◆ **Exercise directions**
Leaving all pictures aside, write out the records below precisely as given.

◆ **Information supplied**
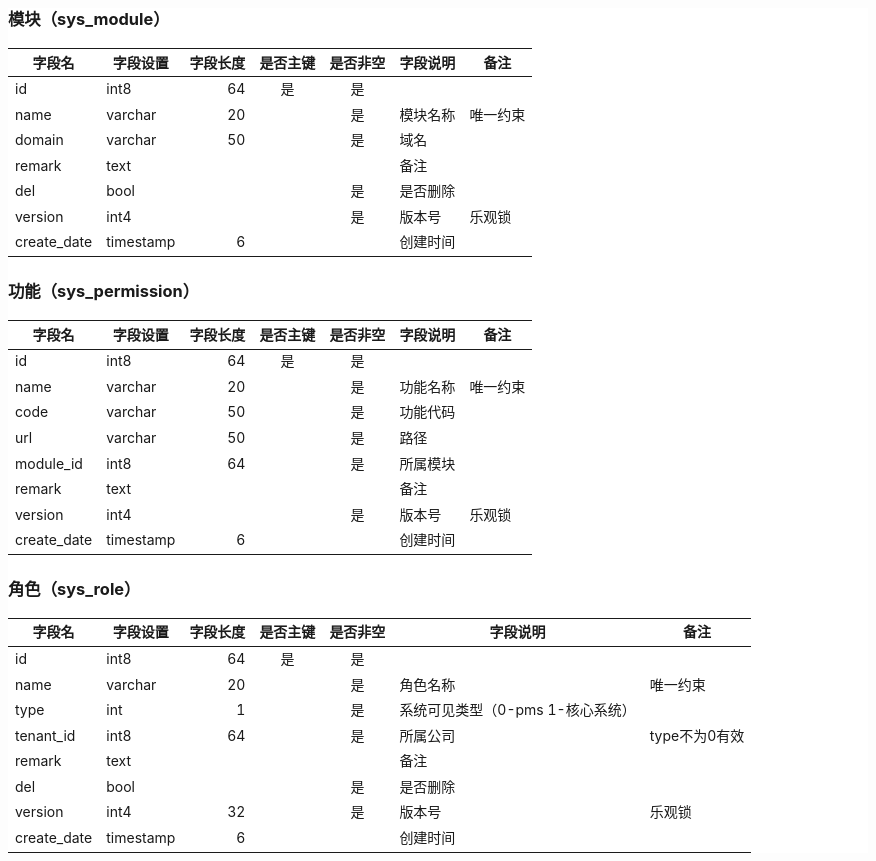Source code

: ### 模块（sys_module）
|字段名             |字段设置      |字段长度  |是否主键|是否非空|字段说明           |备注                    |
|-------------------|--------------|---------:|:----:|:----:|-----------------------|------------------------|
|id                 |int8          |64        |是    |是    |                       |                        |
|name               |varchar       |20        |      |是    |模块名称               |         唯一约束       |
|domain             |varchar       |50        |      |是    |域名                   |                        |
|remark             |text          |          |      |      |备注                   |                        |
|del                |bool          |          |      |  是  |是否删除	            |                        |
|version            |int4          |          |      |是    |版本号                 |         乐观锁         |
|create_date        |timestamp     |6         |      |      |创建时间               |                        |

### 功能（sys_permission）						
|字段名             |字段设置      |字段长度  |是否主键|是否非空|字段说明           |备注                    |
|-------------------|--------------|---------:|:----:|:----:|-----------------------|------------------------|
|id                 | int8         |   64     | 是   |  是  |                       |                        |                                                
|name               | varchar      |   20     |      |  是  |功能名称               |    唯一约束            |                                                        
|code               | varchar      |   50     |      |  是  |功能代码               |                        |                                                       
|url                | varchar      |   50     |      |  是  |路径                   |                        |                                                      
|module_id          | int8         |   64     |      |  是  |所属模块               |                        |                                                           
|remark             | text         |          |      |      |备注                   |                        |                                                                                                     
|version            | int4         |          |      |  是  |版本号                 |     乐观锁             |                                                     
|create_date        | timestamp    |   6      |      |      |创建时间               |                        |                                                                                                                                 
 
### 角色（sys_role）						
|字段名             |字段设置      |字段长度  |是否主键|是否非空|字段说明           |备注                    |
|-------------------|--------------|---------:|:----:|:----:|-----------------------|------------------------|
|id                 |int8          |  64      |是    |  是  |                       |                        |                             
|name               |varchar       |  20      |      |  是  | 角色名称              |        唯一约束        |                                     
|type               |int           |  1       |      |  是  | 系统可见类型（0-pms 1-核心系统）|              |                                                
|tenant_id          |int8          |  64      |      |  是  | 所属公司              |         type不为0有效  |                                       
|remark             |text          |          |      |      | 备注                  |                        |                               
|del                |bool          |          |      |  是  | 是否删除              |                        |                               
|version            |int4          |  32      |      |  是  | 版本号                |             乐观锁     |                                    
|create_date        |timestamp     |  6       |      |      | 创建时间              |                        |                                                                                          
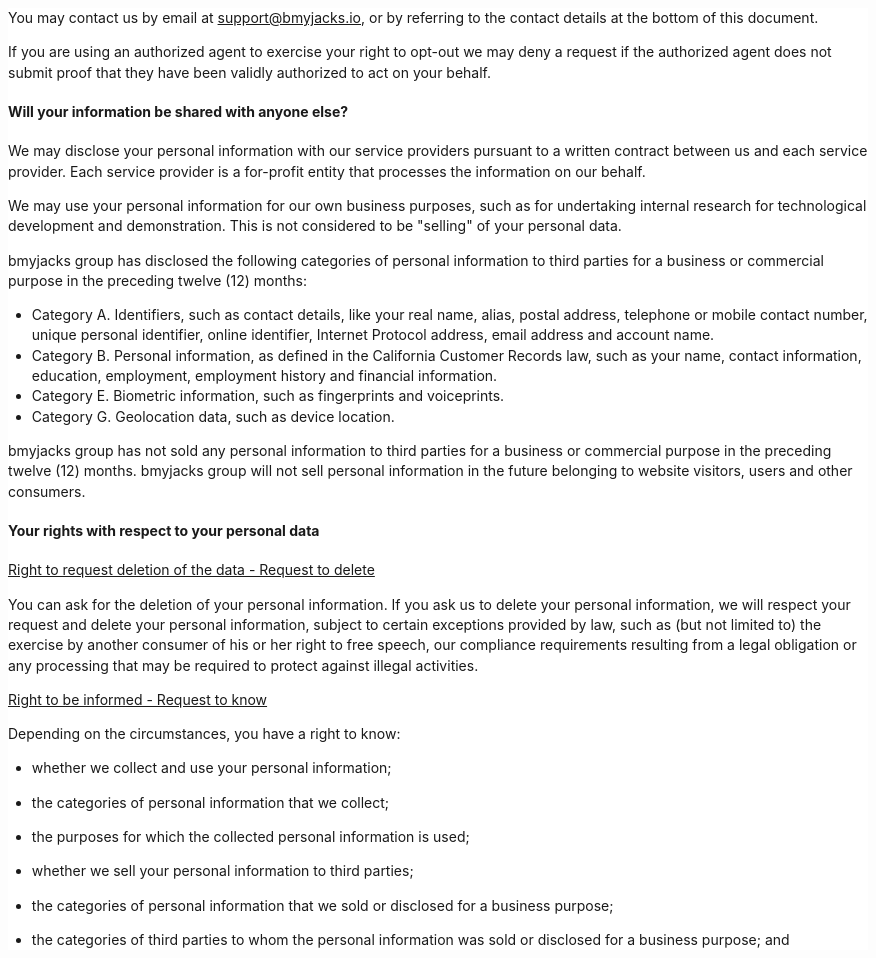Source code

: You may contact us by email at support@bmyjacks.io, or by referring to the contact details at the bottom of this document.

If you are using an authorized agent to exercise your right to opt-out we may deny a request if the authorized agent does not submit proof that they have been validly authorized to act on your behalf.

#### Will your information be shared with anyone else?

We may disclose your personal information with our service providers pursuant to a written contract between us and each service provider. Each service provider is a for-profit entity that processes the information on our behalf.

We may use your personal information for our own business purposes, such as for undertaking internal research for technological development and demonstration. This is not considered to be "selling" of your personal data.

bmyjacks group has disclosed the following categories of personal information to third parties for a business or commercial purpose in the preceding twelve (12) months:

- Category A. Identifiers, such as contact details, like your real name, alias, postal address, telephone or mobile contact number, unique personal identifier, online identifier, Internet Protocol address, email address and account name.
- Category B. Personal information, as defined in the California Customer Records law, such as your name, contact information, education, employment, employment history and financial information.
- Category E. Biometric information, such as fingerprints and voiceprints.
- Category G. Geolocation data, such as device location.

bmyjacks group has not sold any personal information to third parties for a business or commercial purpose in the preceding twelve (12) months. bmyjacks group will not sell personal information in the future belonging to website visitors, users and other consumers.

#### Your rights with respect to your personal data

<u>Right to request deletion of the data - Request to delete</u>

You can ask for the deletion of your personal information. If you ask us to delete your personal information, we will respect your request and delete your personal information, subject to certain exceptions provided by law, such as (but not limited to) the exercise by another consumer of his or her right to free speech, our compliance requirements resulting from a legal obligation or any processing that may be required to protect against illegal activities.

<u>Right to be informed - Request to know</u>

Depending on the circumstances, you have a right to know:

- whether we collect and use your personal information;
- the categories of personal information that we collect;

- the purposes for which the collected personal information is used;

- whether we sell your personal information to third parties;

- the categories of personal information that we sold or disclosed for a business purpose;

- the categories of third parties to whom the personal information was sold or disclosed for a business purpose; and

◆ **Output below**
Source code

: ### 模块（sys_module）
|字段名             |字段设置      |字段长度  |是否主键|是否非空|字段说明           |备注                    |
|-------------------|--------------|---------:|:----:|:----:|-----------------------|------------------------|
|id                 |int8          |64        |是    |是    |                       |                        |
|name               |varchar       |20        |      |是    |模块名称               |         唯一约束       |
|domain             |varchar       |50        |      |是    |域名                   |                        |
|remark             |text          |          |      |      |备注                   |                        |
|del                |bool          |          |      |  是  |是否删除	            |                        |
|version            |int4          |          |      |是    |版本号                 |         乐观锁         |
|create_date        |timestamp     |6         |      |      |创建时间               |                        |

### 功能（sys_permission）						
|字段名             |字段设置      |字段长度  |是否主键|是否非空|字段说明           |备注                    |
|-------------------|--------------|---------:|:----:|:----:|-----------------------|------------------------|
|id                 | int8         |   64     | 是   |  是  |                       |                        |                                                
|name               | varchar      |   20     |      |  是  |功能名称               |    唯一约束            |                                                        
|code               | varchar      |   50     |      |  是  |功能代码               |                        |                                                       
|url                | varchar      |   50     |      |  是  |路径                   |                        |                                                      
|module_id          | int8         |   64     |      |  是  |所属模块               |                        |                                                           
|remark             | text         |          |      |      |备注                   |                        |                                                                                                     
|version            | int4         |          |      |  是  |版本号                 |     乐观锁             |                                                     
|create_date        | timestamp    |   6      |      |      |创建时间               |                        |                                                                                                                                 
 
### 角色（sys_role）						
|字段名             |字段设置      |字段长度  |是否主键|是否非空|字段说明           |备注                    |
|-------------------|--------------|---------:|:----:|:----:|-----------------------|------------------------|
|id                 |int8          |  64      |是    |  是  |                       |                        |                             
|name               |varchar       |  20      |      |  是  | 角色名称              |        唯一约束        |                                     
|type               |int           |  1       |      |  是  | 系统可见类型（0-pms 1-核心系统）|              |                                                
|tenant_id          |int8          |  64      |      |  是  | 所属公司              |         type不为0有效  |                                       
|remark             |text          |          |      |      | 备注                  |                        |                               
|del                |bool          |          |      |  是  | 是否删除              |                        |                               
|version            |int4          |  32      |      |  是  | 版本号                |             乐观锁     |                                    
|create_date        |timestamp     |  6       |      |      | 创建时间              |                        |                                                                                          
Source code

: You may contact us by email at support@bmyjacks.io, or by referring to the contact details at the bottom of this document.

If you are using an authorized agent to exercise your right to opt-out we may deny a request if the authorized agent does not submit proof that they have been validly authorized to act on your behalf.

#### Will your information be shared with anyone else?

We may disclose your personal information with our service providers pursuant to a written contract between us and each service provider. Each service provider is a for-profit entity that processes the information on our behalf.

We may use your personal information for our own business purposes, such as for undertaking internal research for technological development and demonstration. This is not considered to be "selling" of your personal data.

bmyjacks group has disclosed the following categories of personal information to third parties for a business or commercial purpose in the preceding twelve (12) months:

- Category A. Identifiers, such as contact details, like your real name, alias, postal address, telephone or mobile contact number, unique personal identifier, online identifier, Internet Protocol address, email address and account name.
- Category B. Personal information, as defined in the California Customer Records law, such as your name, contact information, education, employment, employment history and financial information.
- Category E. Biometric information, such as fingerprints and voiceprints.
- Category G. Geolocation data, such as device location.

bmyjacks group has not sold any personal information to third parties for a business or commercial purpose in the preceding twelve (12) months. bmyjacks group will not sell personal information in the future belonging to website visitors, users and other consumers.

#### Your rights with respect to your personal data

<u>Right to request deletion of the data - Request to delete</u>

You can ask for the deletion of your personal information. If you ask us to delete your personal information, we will respect your request and delete your personal information, subject to certain exceptions provided by law, such as (but not limited to) the exercise by another consumer of his or her right to free speech, our compliance requirements resulting from a legal obligation or any processing that may be required to protect against illegal activities.

<u>Right to be informed - Request to know</u>

Depending on the circumstances, you have a right to know:

- whether we collect and use your personal information;
- the categories of personal information that we collect;

- the purposes for which the collected personal information is used;

- whether we sell your personal information to third parties;

- the categories of personal information that we sold or disclosed for a business purpose;

- the categories of third parties to whom the personal information was sold or disclosed for a business purpose; and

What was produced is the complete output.